[begin Entries shown]

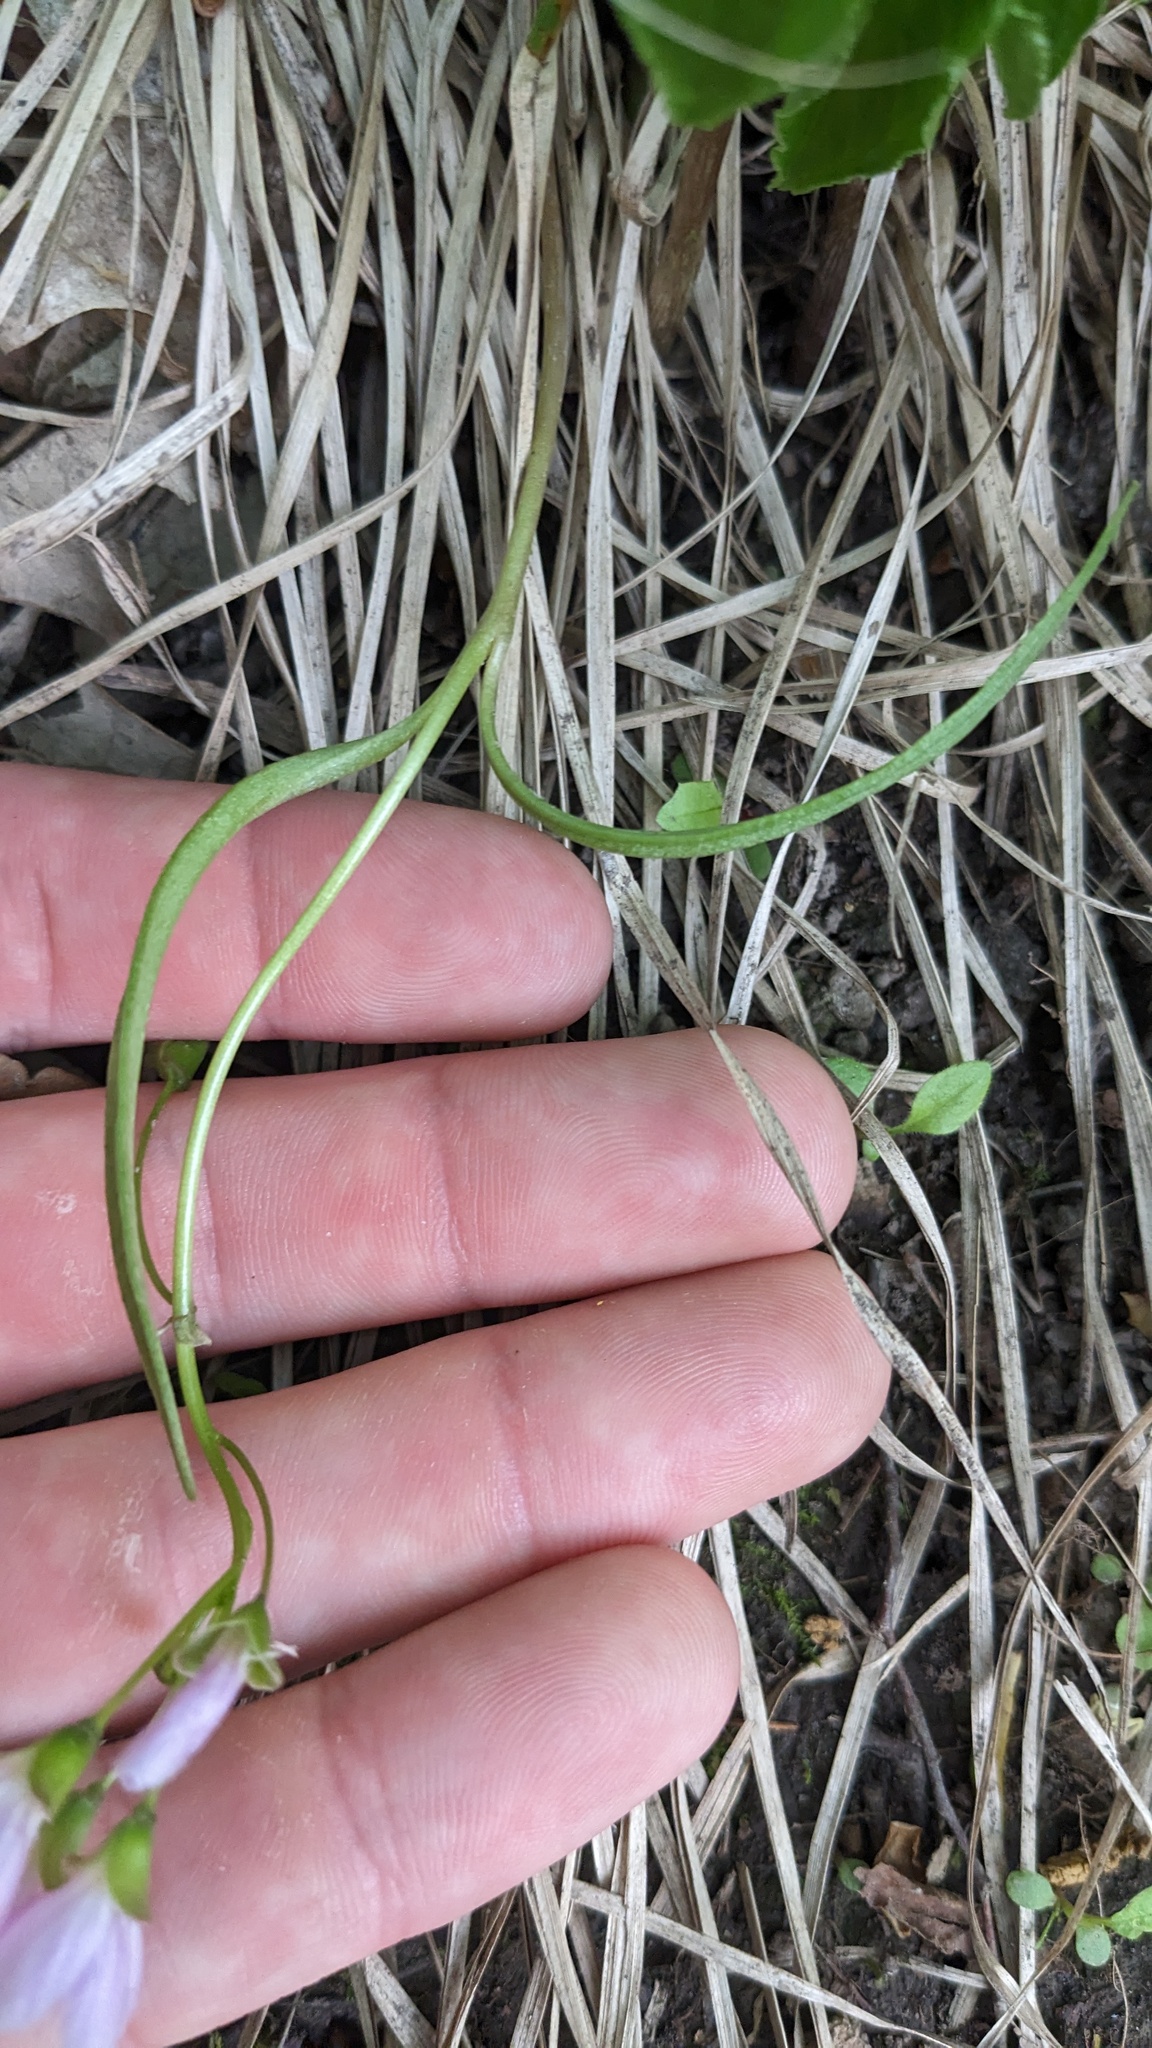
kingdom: Plantae
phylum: Tracheophyta
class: Magnoliopsida
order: Caryophyllales
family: Montiaceae
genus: Claytonia
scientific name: Claytonia virginica
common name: Virginia springbeauty
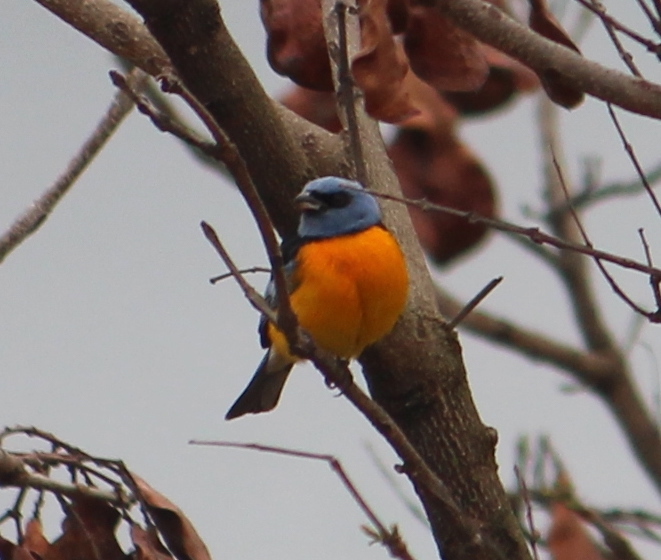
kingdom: Animalia
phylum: Chordata
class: Aves
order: Passeriformes
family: Thraupidae
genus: Rauenia
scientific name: Rauenia bonariensis
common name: Blue-and-yellow tanager
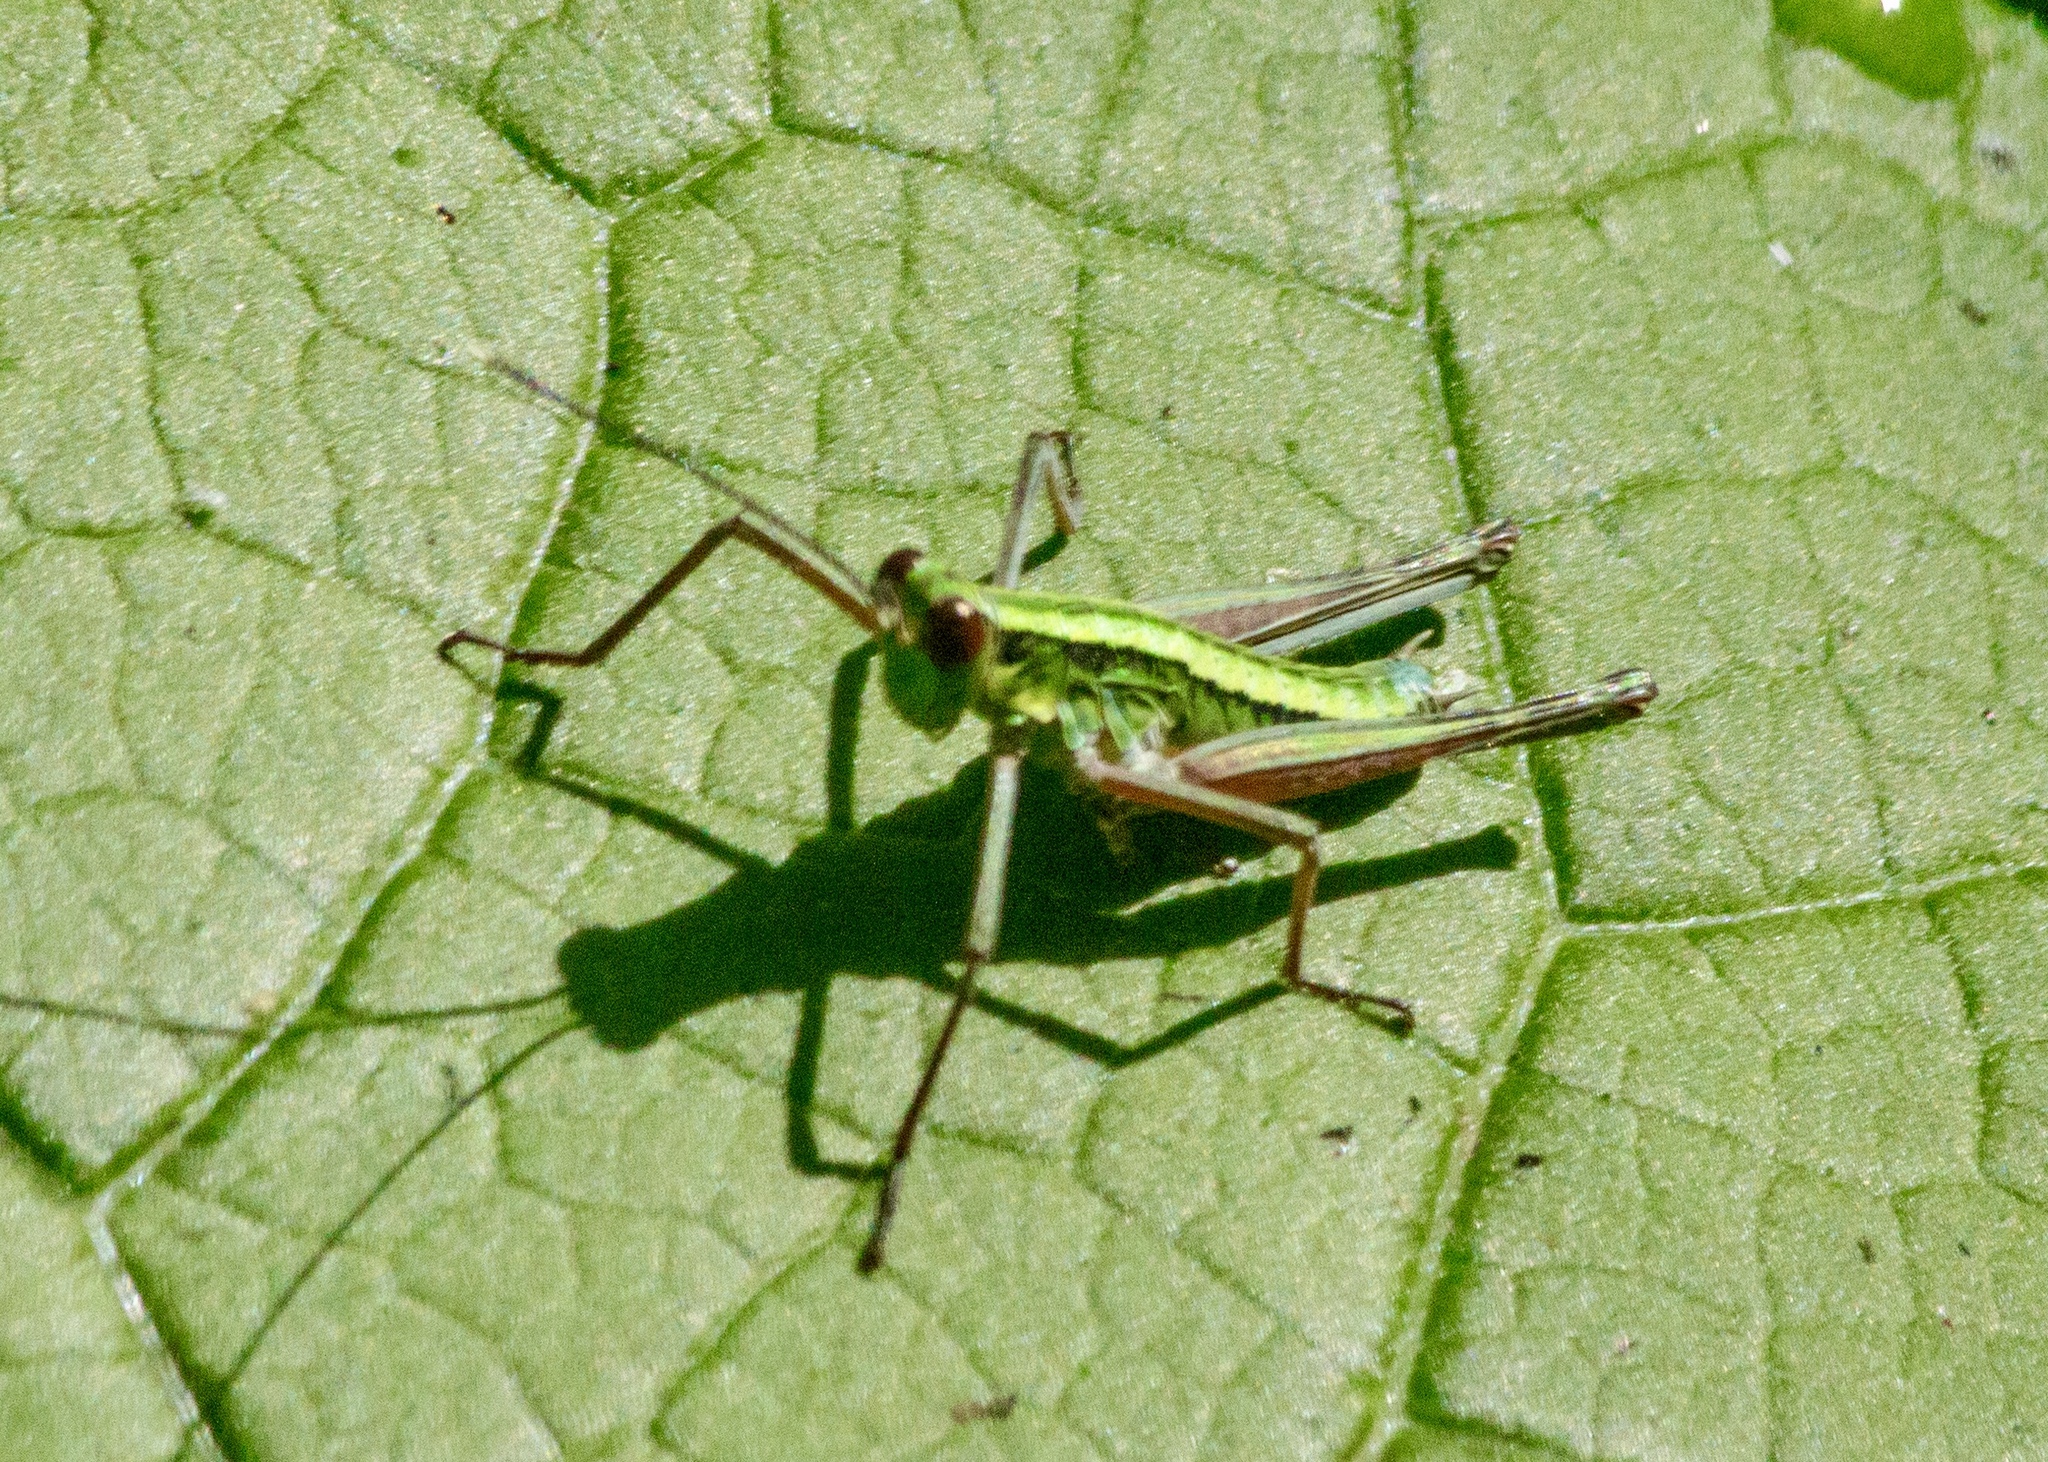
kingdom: Animalia
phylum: Arthropoda
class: Insecta
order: Orthoptera
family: Eumastacidae
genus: Gomphomastax
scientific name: Gomphomastax clavata
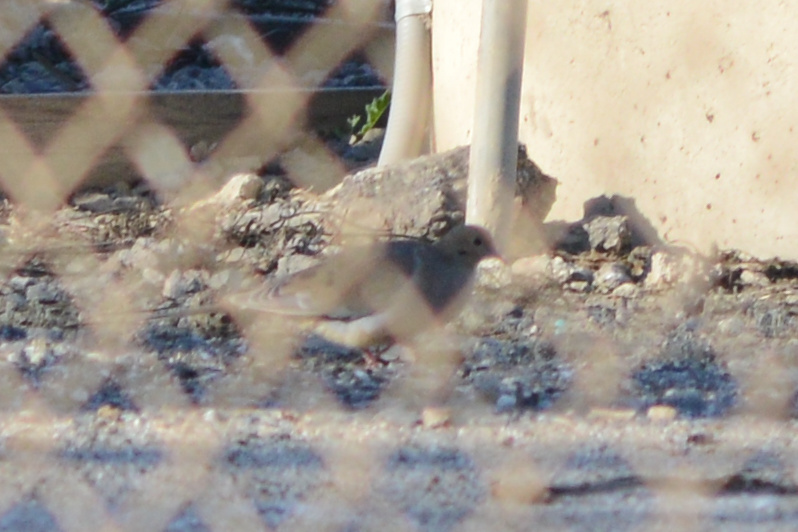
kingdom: Animalia
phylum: Chordata
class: Aves
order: Columbiformes
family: Columbidae
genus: Zenaida
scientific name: Zenaida macroura
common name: Mourning dove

[end Entries shown]

◆ Your instructions ◆
Please convert every text line of the four items above into a JSON list of strings, one string per line, and leave out blank lines and the pictures.

◆ Full response ◆
[
  "kingdom: Plantae",
  "phylum: Tracheophyta",
  "class: Magnoliopsida",
  "order: Caryophyllales",
  "family: Montiaceae",
  "genus: Claytonia",
  "scientific name: Claytonia virginica",
  "common name: Virginia springbeauty",
  "kingdom: Animalia",
  "phylum: Chordata",
  "class: Aves",
  "order: Passeriformes",
  "family: Thraupidae",
  "genus: Rauenia",
  "scientific name: Rauenia bonariensis",
  "common name: Blue-and-yellow tanager",
  "kingdom: Animalia",
  "phylum: Arthropoda",
  "class: Insecta",
  "order: Orthoptera",
  "family: Eumastacidae",
  "genus: Gomphomastax",
  "scientific name: Gomphomastax clavata",
  "kingdom: Animalia",
  "phylum: Chordata",
  "class: Aves",
  "order: Columbiformes",
  "family: Columbidae",
  "genus: Zenaida",
  "scientific name: Zenaida macroura",
  "common name: Mourning dove"
]